Action item a.
In the rows running from the line holding "To get information" through the final row, inclusive, write them out again with "Portishead" swapped for "Clevedon" and nothing else altered. Leave the pictures out.

Provided passage.
--*--

7. On the other hand, the stand of Mr. Jolly, learned counsel for the Revenue, is that levy of interest under s, 220(2) of the Act forms part of the tax arrear and if the petitioner wanted to avail of the benefit granted under the KVSS, they should have included in their declaration the amount of interest payable under the said section and paid tax thereon under the scheme but the petitioner having failed to do so, the Designated Authority is competent to demand tax on this amount, It is, however, urged that if the petitioner is not interested in availing of the benefit of the KVSS in respect of the interest amount under the said section, they would be liable to pay the entire amount of interest as determined to be payable as on 31-3-1998.
8. Before taking up the aforenoted questions for consideration, it would he necessary to briefly refer to the relevant provisions of the Finance Act. As noted above, the scheme is contained in Chapter IV of the Finance (No. 2) Act, 1998, comprised in sections 86 to 98 (both inclusive) as also a schedule thereto. See. 88 provides that subject to the provisions of this scheme, where any person makes on or after 1-9-1998, but on or before 31st Dec., 1998 (later extended upto 31-1-1999), a declaration to the Designated Authority in accordance with the provisions of section 89 in respect of "tax arrear", then, notwithstanding anything contained in any direct tax enactment or indirect tax enactment or any other provision of any law for the time being in force, the amount payable under this scheme by the declarant shall be determined at the rates specified thereunder Sec. 89 prescribes the manner in which declaration has to be made to the Designated Authority. Sec. 90 stipulates the time and manner for payment of "tax arrear" and the consequences that follows. Since a lot of emphasis is laid by learned counsel for the petitioner on the provisions of law contained in section 90, the relevant clauses of the section are reproduced hereunder :
"90(1) Within sixty days from the date of receipt of the declaration under section 91, the Designated Authority shall, by order, determine the amount payable by the declarant in accordance with the provisions of this scheme and grant a certificate in such form as may be prescribed to the declarant setting forth therein the particulars of the tax arrear and the sum payable after such determination towards full and final settlement of tax arrears:
Provided that where any material particular furnished in the declaration is found to be false by the designated authority at any stage, it shall be presumed as if the declaration was never made and all the consequences under the direct tax enactment or indirect tax enactment under which the proceedings against the declarant are or were pending shall be deemed to have been revived Provided further that the designated authority may amend the certificate for reasons to be recorded in writing.

--*--

Action item b.
According to the tax-scheme judgment excerpt, in which chapter of which act is the scheme contained?

Data records.
--*--

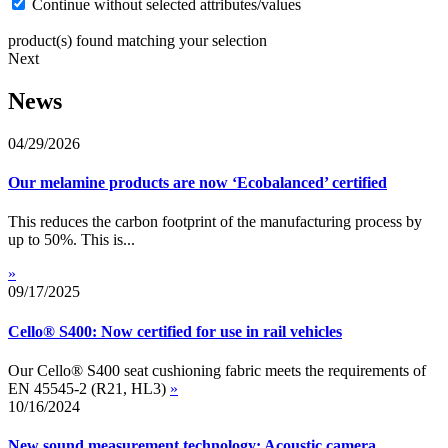
Continue without selected attributes/values
product(s) found matching your selection
Next
News
04/29/2026
Our melamine products are now ‘Ecobalanced’ certified
This reduces the carbon footprint of the manufacturing process by
up to 50%. This is...
»
09/17/2025
Cello® S400: Now certified for use in rail vehicles
Our Cello® S400 seat cushioning fabric meets the requirements of
EN 45545-2 (R21, HL3)
»
10/16/2024
New sound measurement technology: Acoustic camera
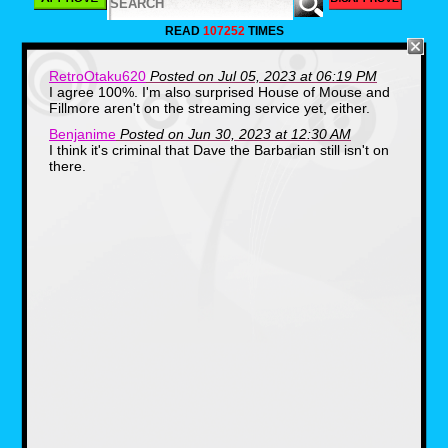
Bill Nye the Science
READ
107252
TIMES
Guy (1993 - 1999)
RetroOtaku620
Posted on Jul 05, 2023 at 06:19 PM
I agree 100%. I'm also surprised House of Mouse and
Fillmore aren't on the streaming service yet, either.
Benjanime
Posted on Jun 30, 2023 at 12:30 AM
I think it's criminal that Dave the Barbarian still isn't on
there.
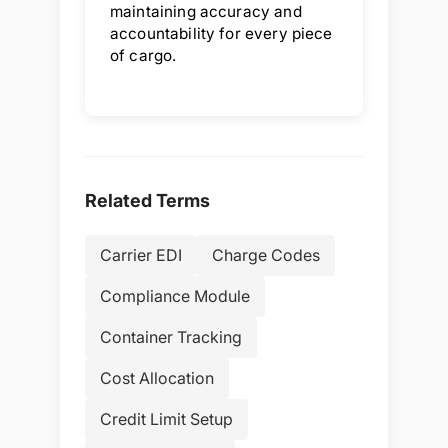
maintaining accuracy and
accountability for every piece
of cargo.
Related Terms
Carrier EDI
Charge Codes
Compliance Module
Container Tracking
Cost Allocation
Credit Limit Setup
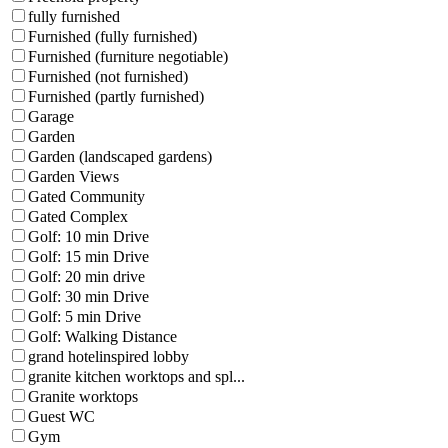
fully furnished
Furnished (fully furnished)
Furnished (furniture negotiable)
Furnished (not furnished)
Furnished (partly furnished)
Garage
Garden
Garden (landscaped gardens)
Garden Views
Gated Community
Gated Complex
Golf: 10 min Drive
Golf: 15 min Drive
Golf: 20 min drive
Golf: 30 min Drive
Golf: 5 min Drive
Golf: Walking Distance
grand hotelinspired lobby
granite kitchen worktops and spl...
Granite worktops
Guest WC
Gym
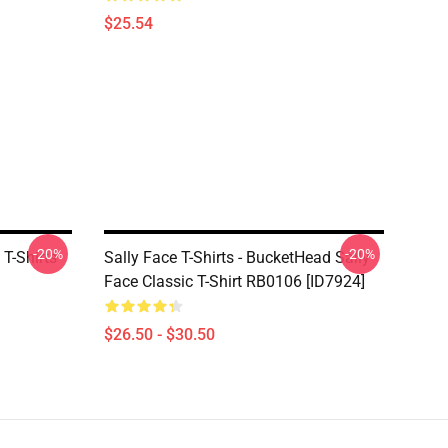
$25.54
-20%
-20%
T-Shirts
Sally Face T-Shirts - BucketHead Sally
Face Classic T-Shirt RB0106 [ID7924]
$26.50 - $30.50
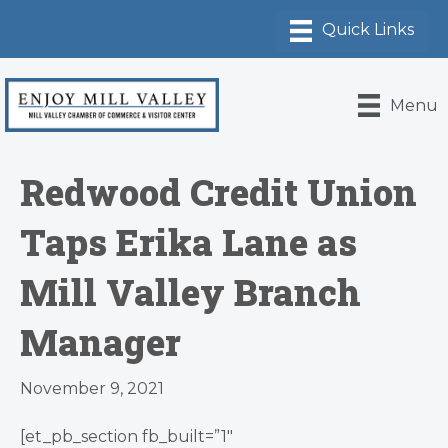
Menu
Redwood Credit Union
Taps Erika Lane as
Mill Valley Branch
Manager
November 9, 2021
[et_pb_section fb_built=”1″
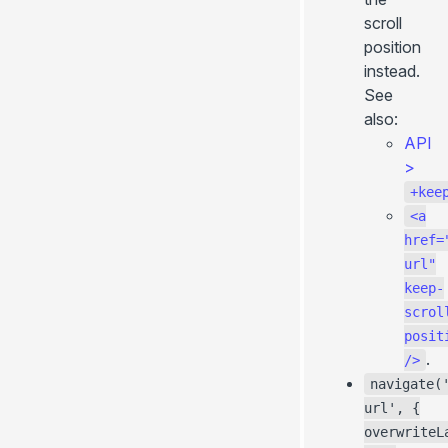
scroll
position
instead.
See
also:
API
>
+kee
<a
href=
url"
keep-
scrol
posit
.
/>
navigate(
url', {
overwriteL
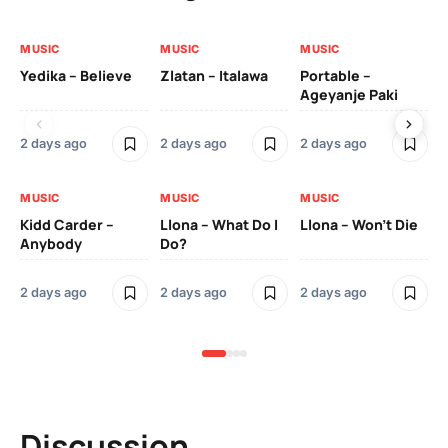
MUSIC
MUSIC
MUSIC
MU
Yedika – Believe
Zlatan – Italawa
Portable –
Ll
Ageyanje Paki
Do
2 days ago
2 days ago
2 days ago
2 
MUSIC
MUSIC
MUSIC
MU
Kidd Carder –
Llona – What Do I
Llona – Won’t Die
Ll
Anybody
Do?
Lo
2 days ago
2 days ago
2 days ago
2 
Discussion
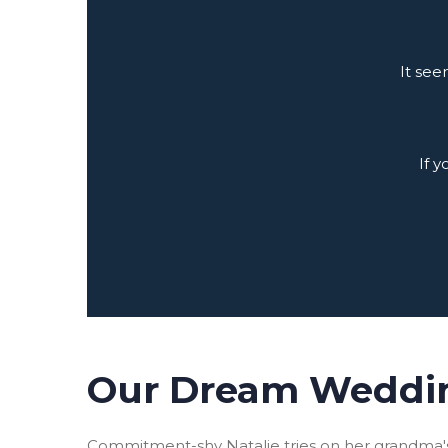
It see
If 
Our Dream Weddi
Commitment-shy Natalie tries on her grandma's 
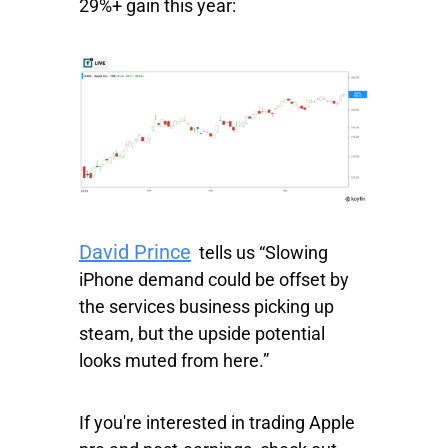
29%+ gain this year:
David Prince
tells us “Slowing
iPhone demand could be offset by
the services business picking up
steam, but the upside potential
looks muted from here.”
If you're interested in trading Apple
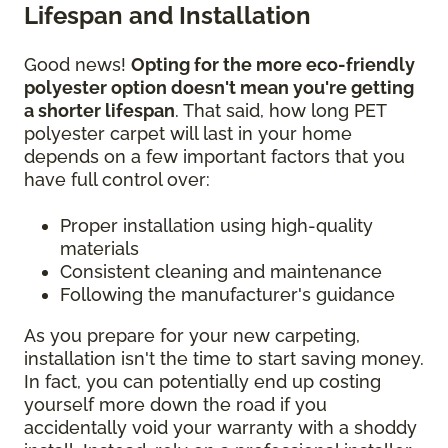
Lifespan and Installation
Good news!
Opting for the more eco-friendly
polyester option doesn't mean you're getting
a shorter lifespan
. That said, how long PET
polyester carpet will last in your home
depends on a few important factors that you
have full control over:
Proper installation using high-quality
materials
Consistent cleaning and maintenance
Following the manufacturer's guidance
As you prepare for your new carpeting,
installation isn't the time to start saving money.
In fact, you can potentially end up costing
yourself more down the road if you
accidentally void your warranty with a shoddy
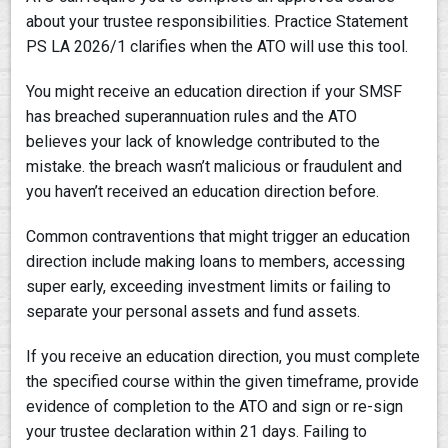
about your trustee responsibilities. Practice Statement
PS LA 2026/1 clarifies when the ATO will use this tool.
You might receive an education direction if your SMSF
has breached superannuation rules and the ATO
believes your lack of knowledge contributed to the
mistake. the breach wasn’t malicious or fraudulent and
you haven’t received an education direction before.
Common contraventions that might trigger an education
direction include making loans to members, accessing
super early, exceeding investment limits or failing to
separate your personal assets and fund assets.
If you receive an education direction, you must complete
the specified course within the given timeframe, provide
evidence of completion to the ATO and sign or re-sign
your trustee declaration within 21 days. Failing to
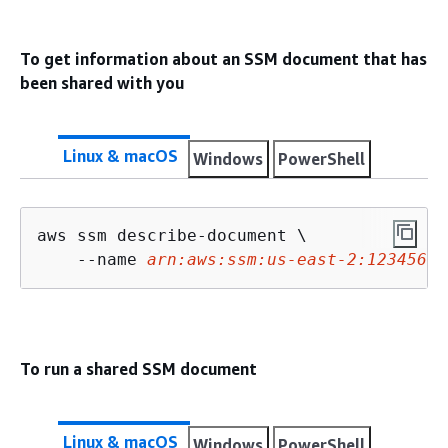
To get information about an SSM document that has
been shared with you
Linux & macOS
Windows
PowerShell
aws ssm describe-document \

    --name 
arn:aws:ssm:us-east-2:12345678
To run a shared SSM document
Linux & macOS
Windows
PowerShell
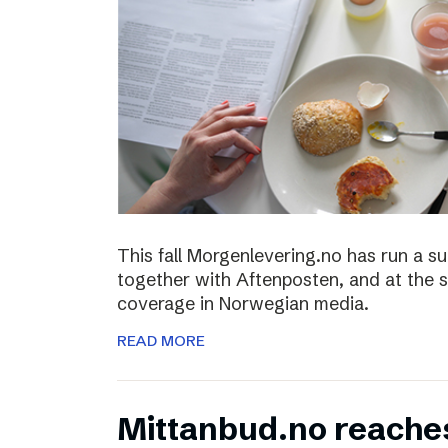
This fall Morgenlevering.no has run a s
together with Aftenposten, and at the 
coverage in Norwegian media.
READ MORE
Mittanbud.no reache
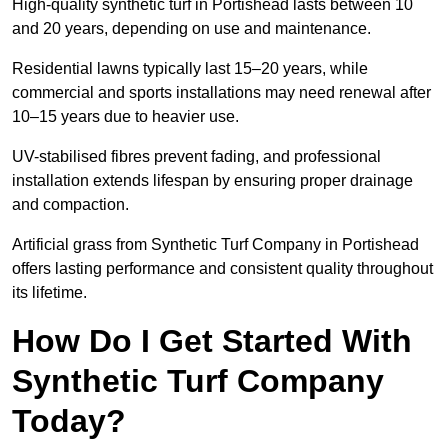
High-quality synthetic turf in Portishead lasts between 10
and 20 years, depending on use and maintenance.
Residential lawns typically last 15–20 years, while
commercial and sports installations may need renewal after
10–15 years due to heavier use.
UV-stabilised fibres prevent fading, and professional
installation extends lifespan by ensuring proper drainage
and compaction.
Artificial grass from Synthetic Turf Company in Portishead
offers lasting performance and consistent quality throughout
its lifetime.
How Do I Get Started With
Synthetic Turf Company
Today?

--*--

Final answer a.
To get information about an SSM document that has
been shared with you
Linux & macOS
Windows
PowerShell
aws ssm describe-document \

    --name 
arn:aws:ssm:us-east-2:12345678
To run a shared SSM document
Linux & macOS
Windows
PowerShell
This fall Morgenlevering.no has run a s
together with Aftenposten, and at the 
coverage in Norwegian media.
READ MORE
Mittanbud.no reache
High-quality synthetic turf in Clevedon lasts between 10
and 20 years, depending on use and maintenance.
Residential lawns typically last 15–20 years, while
commercial and sports installations may need renewal after
10–15 years due to heavier use.
UV-stabilised fibres prevent fading, and professional
installation extends lifespan by ensuring proper drainage
and compaction.
Artificial grass from Synthetic Turf Company in Clevedon
offers lasting performance and consistent quality throughout
its lifetime.
How Do I Get Started With
Synthetic Turf Company
Today?

Final answer b.
It is contained in Chapter IV of the Finance (No. 2) Act, 1998.